[Dataset items]
______

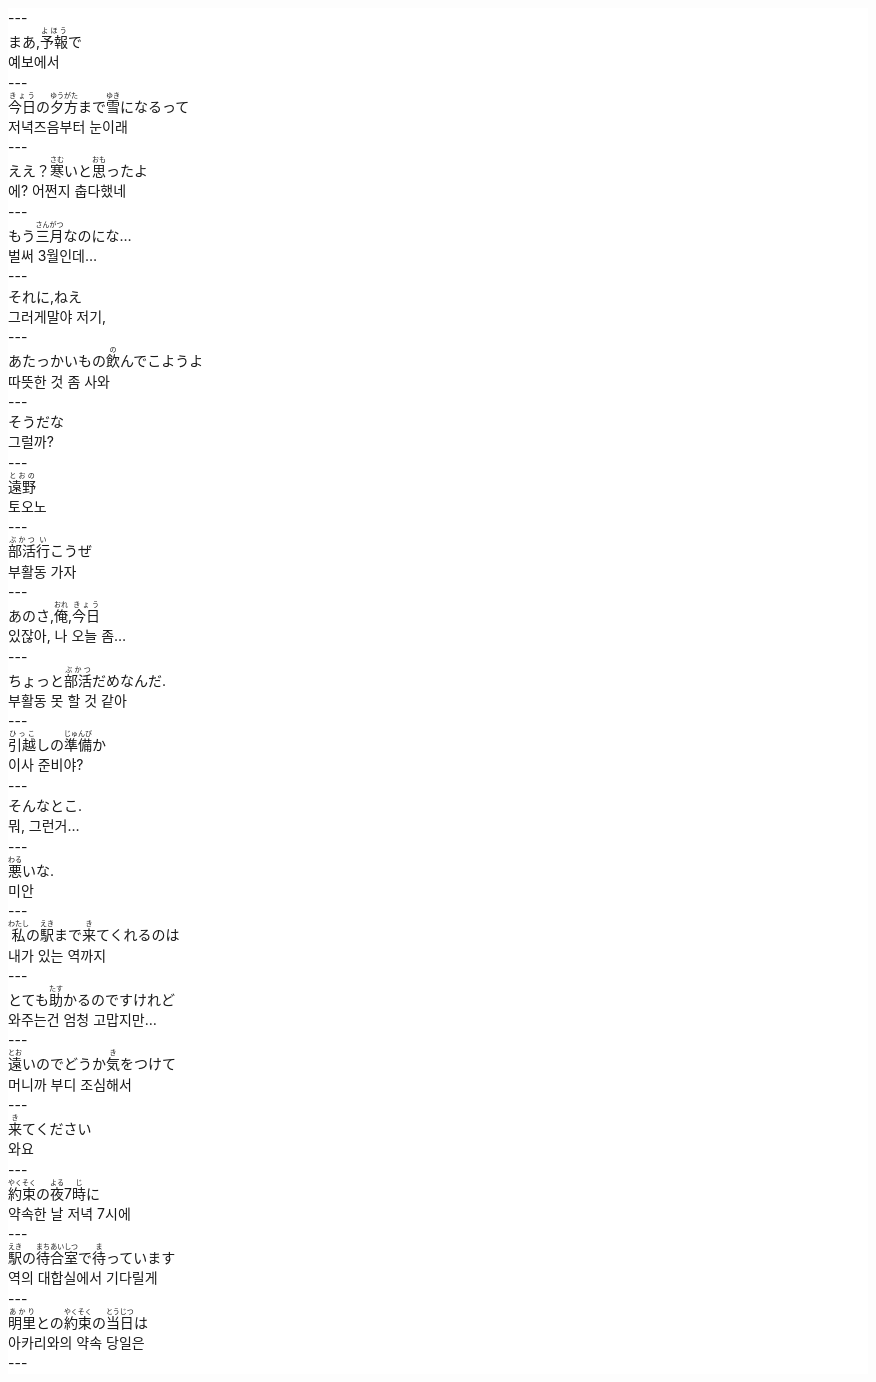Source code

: ---<br>
まあ,<Ruby>予報<rt>よほう</rt></Ruby>で<br>
예보에서<br>
---<br>
<Ruby>今日<rt>きょう</rt></Ruby>の<Ruby>夕方<rt>ゆうがた</rt></Ruby>まで<Ruby>雪<rt>ゆき</rt></Ruby>になるって<br>
저녁즈음부터 눈이래<br>
---<br>
ええ？<Ruby>寒<rt>さむ</rt></Ruby>いと<Ruby>思<rt>おも</rt></Ruby>ったよ<br>
에? 어쩐지 춥다했네<br>
---<br>
もう<Ruby>三月<rt>さんがつ</rt></Ruby>なのにな…<br>
벌써 3월인데…<br>
---<br>
それに,ねえ<br>
그러게말야 저기,<br>
---<br>
あたっかいもの<Ruby>飲<rt>の</rt></Ruby>んでこようよ<br>
따뜻한 것 좀 사와<br>
---<br>
そうだな<br>
그럴까?<br>
---<br>
<Ruby>遠野<rt>とおの</rt></Ruby><br>
토오노<br>
---<br>
<Ruby>部活<rt>ぶかつ</rt></Ruby><Ruby>行<rt>い</rt></Ruby>こうぜ<br>
부활동 가자<br>
---<br>
あのさ,<Ruby>俺<rt>おれ</rt></Ruby>,<Ruby>今日<rt>きょう</rt></Ruby><br>
있잖아, 나 오늘 좀…<br>
---<br>
ちょっと<Ruby>部活<rt>ぶかつ</rt></Ruby>だめなんだ.<br>
부활동 못 할 것 같아<br>
---<br>
<Ruby>引越<rt>ひっこ</rt></Ruby>しの<Ruby>準備<rt>じゅんび</rt></Ruby>か<br>
이사 준비야?<br>
---<br>
そんなとこ.<br>
뭐, 그런거…<br>
---<br>
<Ruby>悪<rt>わる</rt></Ruby>いな.<br>
미안<br>
---<br>
<Ruby>私<rt>わたし</rt></Ruby>の<Ruby>駅<rt>えき</rt></Ruby>まで<Ruby>来<rt>き</rt></Ruby>てくれるのは<br>
내가 있는 역까지<br>
---<br>
とても<Ruby>助<rt>たす</rt></Ruby>かるのですけれど<br>
와주는건 엄청 고맙지만…<br>
---<br>
<Ruby>遠<rt>とお</rt></Ruby>いのでどうか<Ruby>気<rt>き</rt></Ruby>をつけて<br>
머니까 부디 조심해서<br>
---<br>
<Ruby>来<rt>き</rt></Ruby>てください<br>
와요<br>
---<br>
<Ruby>約束<rt>やくそく</rt></Ruby>の<Ruby>夜<rt>よる</rt></Ruby>7<Ruby>時<rt>じ</rt></Ruby>に<br>
약속한 날 저녁 7시에<br>
---<br>
<Ruby>駅<rt>えき</rt></Ruby>の<Ruby>待合室<rt>まちあいしつ</rt></Ruby>で<Ruby>待<rt>ま</rt></Ruby>っています<br>
역의 대합실에서 기다릴게<br>
---<br>
<Ruby>明里<rt>あかり</rt></Ruby>との<Ruby>約束<rt>やくそく</rt></Ruby>の<Ruby>当日<rt>とうじつ</rt></Ruby>は<br>
아카리와의 약속 당일은<br>
---<br>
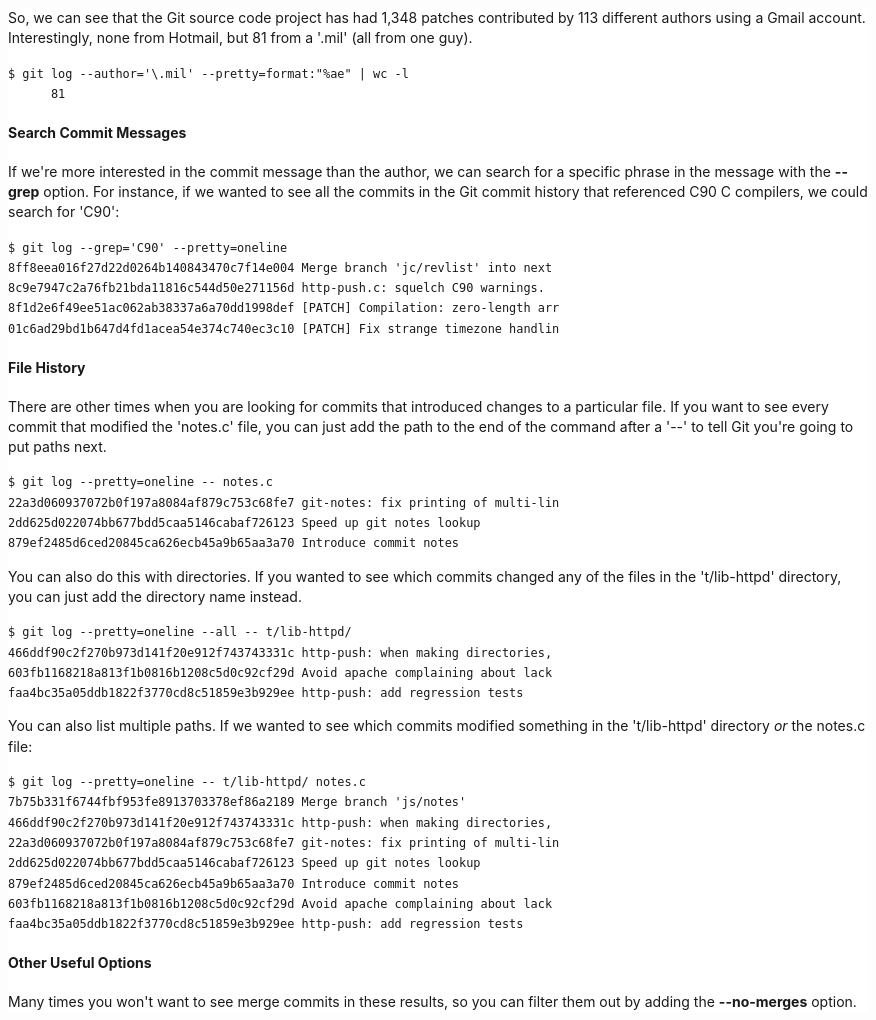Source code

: So, we can see that the Git source code project has had 1,348 patches contributed
by 113 different authors using a Gmail account.  Interestingly, none from Hotmail,
but 81 from a '.mil' (all from one guy). 

	$ git log --author='\.mil' --pretty=format:"%ae" | wc -l
	      81
	
#### Search Commit Messages ####

If we're more interested in the commit message than the author, we can search
for a specific phrase in the message with the **--grep** option.  For instance,
if we wanted to see all the commits in the Git commit history that referenced
C90 C compilers, we could search for 'C90':

	$ git log --grep='C90' --pretty=oneline
	8ff8eea016f27d22d0264b140843470c7f14e004 Merge branch 'jc/revlist' into next
	8c9e7947c2a76fb21bda11816c544d50e271156d http-push.c: squelch C90 warnings.
	8f1d2e6f49ee51ac062ab38337a6a70dd1998def [PATCH] Compilation: zero-length arr
	01c6ad29bd1b647d4fd1acea54e374c740ec3c10 [PATCH] Fix strange timezone handlin

#### File History ####

There are other times when you are looking for commits that introduced changes
to a particular file.  If you want to see every commit that modified the 
'notes.c' file, you can just add the path to the end of the command after a '--'
to tell Git you're going to put paths next.

	$ git log --pretty=oneline -- notes.c 
	22a3d060937072b0f197a8084af879c753c68fe7 git-notes: fix printing of multi-lin
	2dd625d022074bb677bdd5caa5146cabaf726123 Speed up git notes lookup
	879ef2485d6ced20845ca626ecb45a9b65aa3a70 Introduce commit notes

You can also do this with directories.  If you wanted to see which commits 
changed any of the files in the 't/lib-httpd' directory, you can just add the
directory name instead.

	$ git log --pretty=oneline --all -- t/lib-httpd/
	466ddf90c2f270b973d141f20e912f743743331c http-push: when making directories, 
	603fb1168218a813f1b0816b1208c5d0c92cf29d Avoid apache complaining about lack 
	faa4bc35a05ddb1822f3770cd8c51859e3b929ee http-push: add regression tests

You can also list multiple paths.  If we wanted to see which commits modified
something in the 't/lib-httpd' directory _or_ the notes.c file:

	$ git log --pretty=oneline -- t/lib-httpd/ notes.c
	7b75b331f6744fbf953fe8913703378ef86a2189 Merge branch 'js/notes'
	466ddf90c2f270b973d141f20e912f743743331c http-push: when making directories, 
	22a3d060937072b0f197a8084af879c753c68fe7 git-notes: fix printing of multi-lin
	2dd625d022074bb677bdd5caa5146cabaf726123 Speed up git notes lookup
	879ef2485d6ced20845ca626ecb45a9b65aa3a70 Introduce commit notes
	603fb1168218a813f1b0816b1208c5d0c92cf29d Avoid apache complaining about lack 
	faa4bc35a05ddb1822f3770cd8c51859e3b929ee http-push: add regression tests

#### Other Useful Options ####

Many times you won't want to see merge commits in these results, so you can
filter them out by adding the **--no-merges** option.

______

What you will do: Reproduce all of the records above as a numbered list of lines, skipping blank lines and leaving the pictures out.

Final answer:
1. Source code
2. : ---<br>
3. まあ,<Ruby>予報<rt>よほう</rt></Ruby>で<br>
4. 예보에서<br>
5. ---<br>
6. <Ruby>今日<rt>きょう</rt></Ruby>の<Ruby>夕方<rt>ゆうがた</rt></Ruby>まで<Ruby>雪<rt>ゆき</rt></Ruby>になるって<br>
7. 저녁즈음부터 눈이래<br>
8. ---<br>
9. ええ？<Ruby>寒<rt>さむ</rt></Ruby>いと<Ruby>思<rt>おも</rt></Ruby>ったよ<br>
10. 에? 어쩐지 춥다했네<br>
11. ---<br>
12. もう<Ruby>三月<rt>さんがつ</rt></Ruby>なのにな…<br>
13. 벌써 3월인데…<br>
14. ---<br>
15. それに,ねえ<br>
16. 그러게말야 저기,<br>
17. ---<br>
18. あたっかいもの<Ruby>飲<rt>の</rt></Ruby>んでこようよ<br>
19. 따뜻한 것 좀 사와<br>
20. ---<br>
21. そうだな<br>
22. 그럴까?<br>
23. ---<br>
24. <Ruby>遠野<rt>とおの</rt></Ruby><br>
25. 토오노<br>
26. ---<br>
27. <Ruby>部活<rt>ぶかつ</rt></Ruby><Ruby>行<rt>い</rt></Ruby>こうぜ<br>
28. 부활동 가자<br>
29. ---<br>
30. あのさ,<Ruby>俺<rt>おれ</rt></Ruby>,<Ruby>今日<rt>きょう</rt></Ruby><br>
31. 있잖아, 나 오늘 좀…<br>
32. ---<br>
33. ちょっと<Ruby>部活<rt>ぶかつ</rt></Ruby>だめなんだ.<br>
34. 부활동 못 할 것 같아<br>
35. ---<br>
36. <Ruby>引越<rt>ひっこ</rt></Ruby>しの<Ruby>準備<rt>じゅんび</rt></Ruby>か<br>
37. 이사 준비야?<br>
38. ---<br>
39. そんなとこ.<br>
40. 뭐, 그런거…<br>
41. ---<br>
42. <Ruby>悪<rt>わる</rt></Ruby>いな.<br>
43. 미안<br>
44. ---<br>
45. <Ruby>私<rt>わたし</rt></Ruby>の<Ruby>駅<rt>えき</rt></Ruby>まで<Ruby>来<rt>き</rt></Ruby>てくれるのは<br>
46. 내가 있는 역까지<br>
47. ---<br>
48. とても<Ruby>助<rt>たす</rt></Ruby>かるのですけれど<br>
49. 와주는건 엄청 고맙지만…<br>
50. ---<br>
51. <Ruby>遠<rt>とお</rt></Ruby>いのでどうか<Ruby>気<rt>き</rt></Ruby>をつけて<br>
52. 머니까 부디 조심해서<br>
53. ---<br>
54. <Ruby>来<rt>き</rt></Ruby>てください<br>
55. 와요<br>
56. ---<br>
57. <Ruby>約束<rt>やくそく</rt></Ruby>の<Ruby>夜<rt>よる</rt></Ruby>7<Ruby>時<rt>じ</rt></Ruby>に<br>
58. 약속한 날 저녁 7시에<br>
59. ---<br>
60. <Ruby>駅<rt>えき</rt></Ruby>の<Ruby>待合室<rt>まちあいしつ</rt></Ruby>で<Ruby>待<rt>ま</rt></Ruby>っています<br>
61. 역의 대합실에서 기다릴게<br>
62. ---<br>
63. <Ruby>明里<rt>あかり</rt></Ruby>との<Ruby>約束<rt>やくそく</rt></Ruby>の<Ruby>当日<rt>とうじつ</rt></Ruby>は<br>
64. 아카리와의 약속 당일은<br>
65. ---<br>
66. Source code
67. : So, we can see that the Git source code project has had 1,348 patches contributed
68. by 113 different authors using a Gmail account.  Interestingly, none from Hotmail,
69. but 81 from a '.mil' (all from one guy). 
70. 	$ git log --author='\.mil' --pretty=format:"%ae" | wc -l
71. 	      81
72. #### Search Commit Messages ####
73. If we're more interested in the commit message than the author, we can search
74. for a specific phrase in the message with the **--grep** option.  For instance,
75. if we wanted to see all the commits in the Git commit history that referenced
76. C90 C compilers, we could search for 'C90':
77. 	$ git log --grep='C90' --pretty=oneline
78. 	8ff8eea016f27d22d0264b140843470c7f14e004 Merge branch 'jc/revlist' into next
79. 	8c9e7947c2a76fb21bda11816c544d50e271156d http-push.c: squelch C90 warnings.
80. 	8f1d2e6f49ee51ac062ab38337a6a70dd1998def [PATCH] Compilation: zero-length arr
81. 	01c6ad29bd1b647d4fd1acea54e374c740ec3c10 [PATCH] Fix strange timezone handlin
82. #### File History ####
83. There are other times when you are looking for commits that introduced changes
84. to a particular file.  If you want to see every commit that modified the 
85. 'notes.c' file, you can just add the path to the end of the command after a '--'
86. to tell Git you're going to put paths next.
87. 	$ git log --pretty=oneline -- notes.c 
88. 	22a3d060937072b0f197a8084af879c753c68fe7 git-notes: fix printing of multi-lin
89. 	2dd625d022074bb677bdd5caa5146cabaf726123 Speed up git notes lookup
90. 	879ef2485d6ced20845ca626ecb45a9b65aa3a70 Introduce commit notes
91. You can also do this with directories.  If you wanted to see which commits 
92. changed any of the files in the 't/lib-httpd' directory, you can just add the
93. directory name instead.
94. 	$ git log --pretty=oneline --all -- t/lib-httpd/
95. 	466ddf90c2f270b973d141f20e912f743743331c http-push: when making directories, 
96. 	603fb1168218a813f1b0816b1208c5d0c92cf29d Avoid apache complaining about lack 
97. 	faa4bc35a05ddb1822f3770cd8c51859e3b929ee http-push: add regression tests
98. You can also list multiple paths.  If we wanted to see which commits modified
99. something in the 't/lib-httpd' directory _or_ the notes.c file:
100. 	$ git log --pretty=oneline -- t/lib-httpd/ notes.c
101. 	7b75b331f6744fbf953fe8913703378ef86a2189 Merge branch 'js/notes'
102. 	466ddf90c2f270b973d141f20e912f743743331c http-push: when making directories, 
103. 	22a3d060937072b0f197a8084af879c753c68fe7 git-notes: fix printing of multi-lin
104. 	2dd625d022074bb677bdd5caa5146cabaf726123 Speed up git notes lookup
105. 	879ef2485d6ced20845ca626ecb45a9b65aa3a70 Introduce commit notes
106. 	603fb1168218a813f1b0816b1208c5d0c92cf29d Avoid apache complaining about lack 
107. 	faa4bc35a05ddb1822f3770cd8c51859e3b929ee http-push: add regression tests
108. #### Other Useful Options ####
109. Many times you won't want to see merge commits in these results, so you can
110. filter them out by adding the **--no-merges** option.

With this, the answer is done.